**ASSIGNED TASK**
Copy word for word the lines of the records beginning with the line that contains "Evaluations" and ending with the line that contains "Otolift Monte-escaliers 2026", both of those lines included.

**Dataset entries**
"""

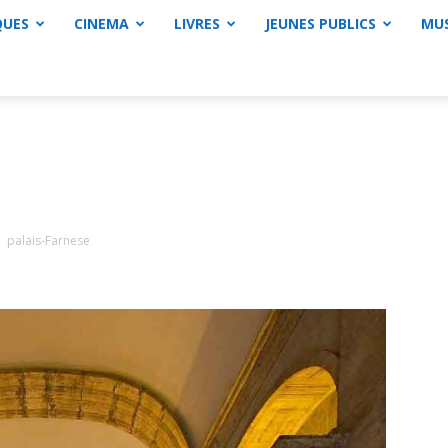
QUES
CINEMA
LIVRES
JEUNES PUBLICS
MU
palais-Farnese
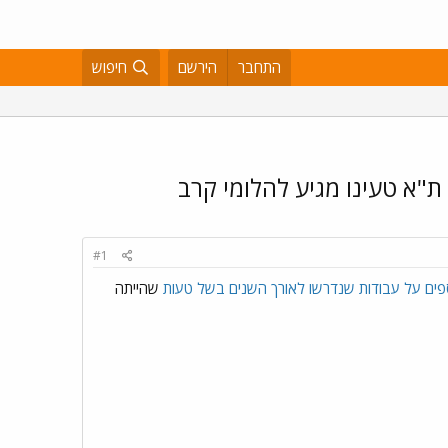
התחבר
הירשם
חיפוש
ת"א טעינו מגיע להלומי קרב
#1
וספים על עבודות שנדרשו לאורך השנים בשל טעות
שהייתה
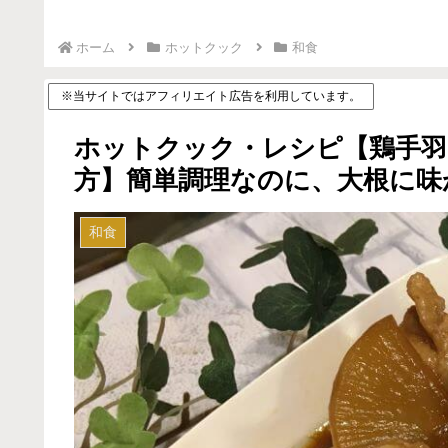
ホーム
ホットクック
和食
※当サイトではアフィリエイト広告を利用しています。
ホットクック・レシピ【鶏手羽
方】簡単調理なのに、大根に味
和食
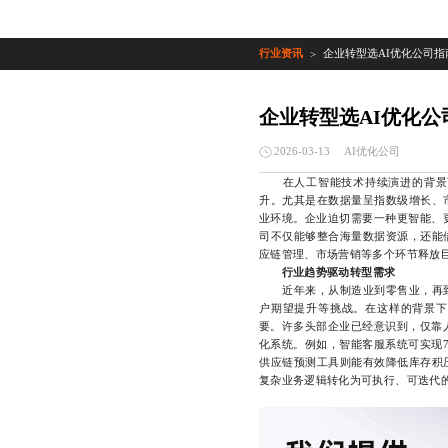
行业资讯
企业转型选AI优化公司指
>
企业转型选AI优化公
AI优化公司
2026-03-13
在人工智能技术持续演进的背景
升。尤其是在数据量呈指数级增长、
业环境。企业迫切需要一种更智能、
司不仅能够整合海量数据资源，还能
应链管理、市场营销等多个环节释放
行业趋势驱动转型需求
近年来，从制造业到零售业，再到
户期望提升等挑战。在这样的背景下
要。许多头部企业已经意识到，仅靠
化系统。例如，智能客服系统可实现7
供应链预测工具则能有效降低库存积
复杂业务逻辑转化为可执行、可迭代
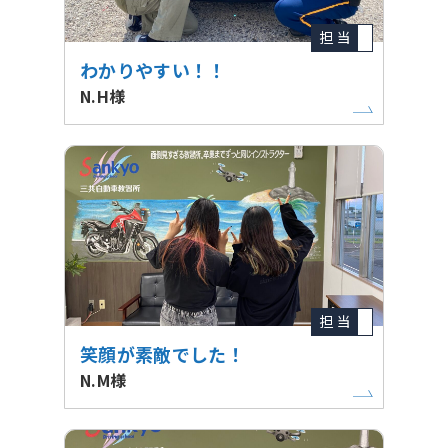
担 当
わかりやすい！！
N.H様
担 当
笑顔が素敵でした！
N.M様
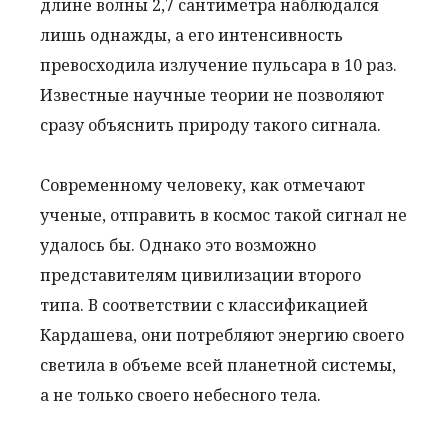
длине волны 2,7 сантиметра наблюдался
лишь однажды, а его интенсивность
превосходила излучение пульсара в 10 раз.
Известные научные теории не позволяют
сразу объяснить природу такого сигнала.
Современному человеку, как отмечают
ученые, отправить в космос такой сигнал не
удалось бы. Однако это возможно
представителям цивилизации второго
типа. В соответствии с классификацией
Кардашева, они потребляют энергию своего
светила в объеме всей планетной системы,
а не только своего небесного тела.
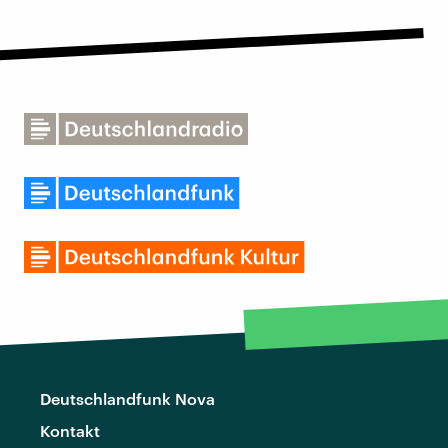
Deutschlandfunk Nova
Kontakt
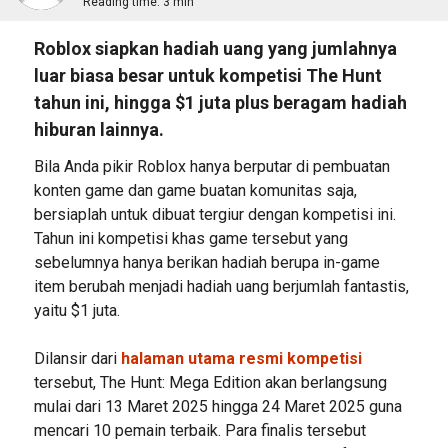
Reading time:
3 min
Roblox siapkan hadiah uang yang jumlahnya
luar biasa besar untuk kompetisi The Hunt
tahun ini, hingga $1 juta plus beragam hadiah
hiburan lainnya.
Bila Anda pikir Roblox hanya berputar di pembuatan
konten game dan game buatan komunitas saja,
bersiaplah untuk dibuat tergiur dengan kompetisi ini.
Tahun ini kompetisi khas game tersebut yang
sebelumnya hanya berikan hadiah berupa in-game
item berubah menjadi hadiah uang berjumlah fantastis,
yaitu $1 juta.
Dilansir dari
halaman utama resmi kompetisi
tersebut, The Hunt: Mega Edition akan berlangsung
mulai dari 13 Maret 2025 hingga 24 Maret 2025 guna
mencari 10 pemain terbaik. Para finalis tersebut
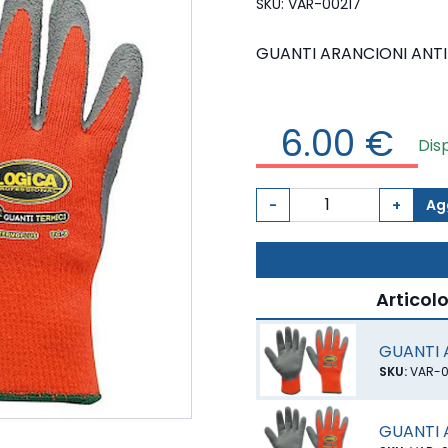
SKU: VAR-00217
GUANTI ARANCIONI ANTI
6.00 €
Dis
-
+
Agg
Articol
GUANTI 
SKU:
VAR-0
GUANTI 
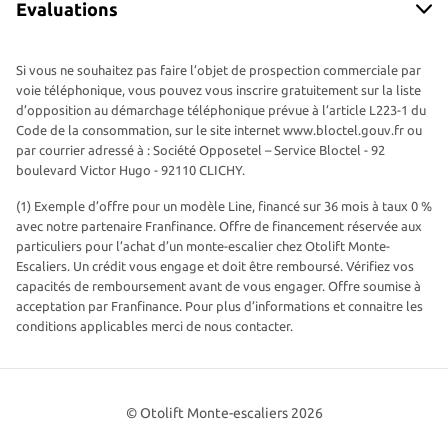
Evaluations
Si vous ne souhaitez pas faire l’objet de prospection commerciale par
voie téléphonique, vous pouvez vous inscrire gratuitement sur la liste
d’opposition au démarchage téléphonique prévue à l’article L223-1 du
Code de la consommation, sur le site internet www.bloctel.gouv.fr ou
par courrier adressé à : Société Opposetel – Service Bloctel - 92
boulevard Victor Hugo - 92110 CLICHY.
(1) Exemple d’offre pour un modèle Line, financé sur 36 mois à taux 0 %
avec notre partenaire Franfinance. Offre de financement réservée aux
particuliers pour l’achat d’un monte-escalier chez Otolift Monte-
Escaliers. Un crédit vous engage et doit être remboursé. Vérifiez vos
capacités de remboursement avant de vous engager. Offre soumise à
acceptation par Franfinance. Pour plus d’informations et connaitre les
conditions applicables merci de nous contacter.
© Otolift Monte-escaliers 2026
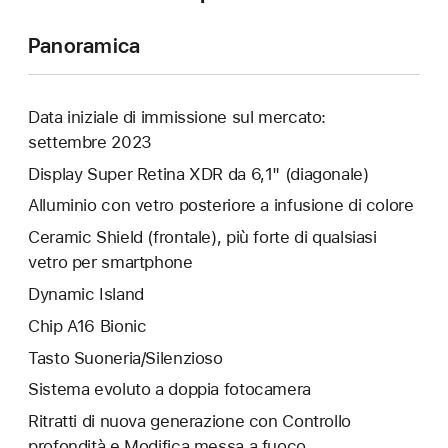
Panoramica
Data iniziale di immissione sul mercato:
settembre 2023
Display Super Retina XDR da 6,1" (diagonale)
Alluminio con vetro posteriore a infusione di colore
Ceramic Shield (frontale), più forte di qualsiasi
vetro per smartphone
Dynamic Island
Chip A16 Bionic
Tasto Suoneria/Silenzioso
Sistema evoluto a doppia fotocamera
Ritratti di nuova generazione con Controllo
profondità e Modifica messa a fuoco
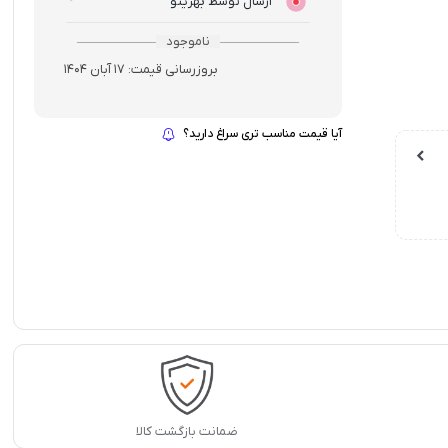
ارسال توسط بهزیتو
ناموجود
بروزرسانی قیمت:
17 آبان 1404
آیا قیمت مناسب تری سراغ دارید؟
ضمانت بازگشت کالا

"""

**YOUR RESPONSE**
Evaluations
Si vous ne souhaitez pas faire l’objet de prospection commerciale par
voie téléphonique, vous pouvez vous inscrire gratuitement sur la liste
d’opposition au démarchage téléphonique prévue à l’article L223-1 du
Code de la consommation, sur le site internet www.bloctel.gouv.fr ou
par courrier adressé à : Société Opposetel – Service Bloctel - 92
boulevard Victor Hugo - 92110 CLICHY.
(1) Exemple d’offre pour un modèle Line, financé sur 36 mois à taux 0 %
avec notre partenaire Franfinance. Offre de financement réservée aux
particuliers pour l’achat d’un monte-escalier chez Otolift Monte-
Escaliers. Un crédit vous engage et doit être remboursé. Vérifiez vos
capacités de remboursement avant de vous engager. Offre soumise à
acceptation par Franfinance. Pour plus d’informations et connaitre les
conditions applicables merci de nous contacter.
© Otolift Monte-escaliers 2026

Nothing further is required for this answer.